Syrian refugees are doing the exact same thing. Assad has ruled for the past 15 years and ever since 2011, he’s committed crimes against his people, whether that means the chemical weapons he’s used against them or the barrel bombs his military frequently drops.

To deny them entry into our country would be hypocritical. The arguments against allowing refugees to resettle in our country are, moreover, relatively weak.

During a rally in Birmingham, Alabama, in mid-November, Trump gave his view on Syrian refugees.

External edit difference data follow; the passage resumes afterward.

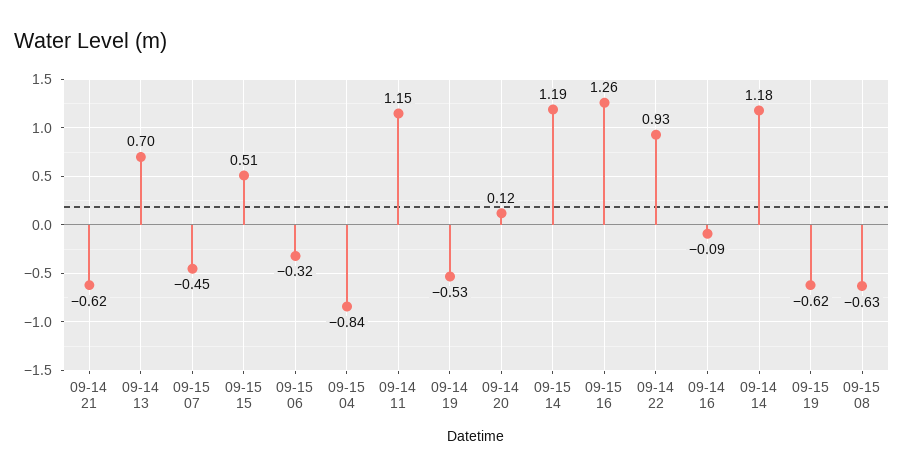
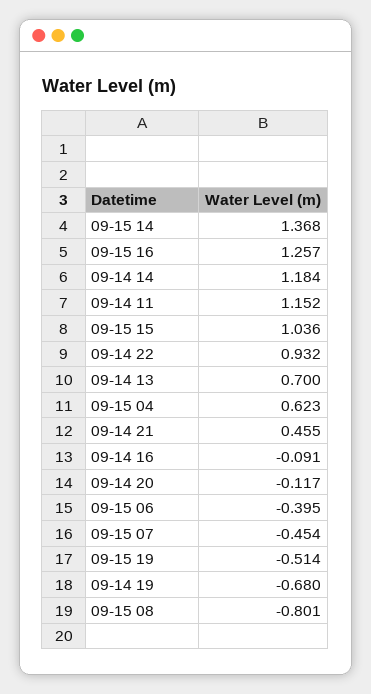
  {
-   "09-14 21": -0.62,
+   "09-14 21": 0.455,
    "09-14 13": 0.7,
    "09-15 07": -0.454,
-   "09-15 15": 0.51,
+   "09-15 15": 1.036,
-   "09-15 06": -0.32,
+   "09-15 06": -0.395,
-   "09-15 04": -0.84,
+   "09-15 04": 0.623,
    "09-14 11": 1.152,
-   "09-14 19": -0.53,
+   "09-14 19": -0.68,
-   "09-14 20": 0.12,
+   "09-14 20": -0.117,
-   "09-15 14": 1.19,
+   "09-15 14": 1.368,
    "09-15 16": 1.257,
    "09-14 22": 0.932,
    "09-14 16": -0.091,
    "09-14 14": 1.184,
-   "09-15 19": -0.62,
+   "09-15 19": -0.514,
-   "09-15 08": -0.63
+   "09-15 08": -0.801
  }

“I want surveillance of these people that are coming in, the Trojan horse,” Trump said. “I want to know who the hell they are. I don’t want the people from Syria coming in, because we don’t know who they are. We don’t know who they are. And I don’t want them coming in.”

This is false. To think that the United States does not screen refugees before coming to America is idiotic. Even becoming a refugee is extremely difficult. One must go through a lengthy legal process to be considered a refugee versus simply an asylum seeker.

In order to come to America, refugees enter into a long interview process, a medical examination, and a deep security screening. It can take anywhere from 18 to 24 months for a refugee to be accepted by the United States, and even longer for a Syrian refugee, due to the threat of ISIS and other terrorist organizations.

I feel so strongly about this because I know refugees personally. They’re not the monsters Trump and other politicians make them out to to be—they’re people, just like us. Many are children who have come here for the chance to grow up safely, and hold only vague memories of their past.

One day recently I had time to play with the kids at RefugeeOne before helping them with their homework. A first grader I’ve worked with in the past with doe eyes and short, dark brown, curly hair, traced his finger across the wall-sized map in the basement of Unity Lutheran Church, where the RefugeeOne afterschool program is located. He was looking for Malawi, where he grew up. I found it cradled between Mozambique, Tanzania, and Zambia and pointed it out to him.

“Where’s Chicago?” he asked.

I dragged my finger across the Sahara Desert, through the Atlantic Ocean, and across the United States until it reached the corner of a Great Lake. He followed suit, tracing the path back and forth.

“Wow,” he said. “I’ve gone from here to here. That’s far.”

He turned away from the map looked back at me, and said “I want to take you to my home country one day.”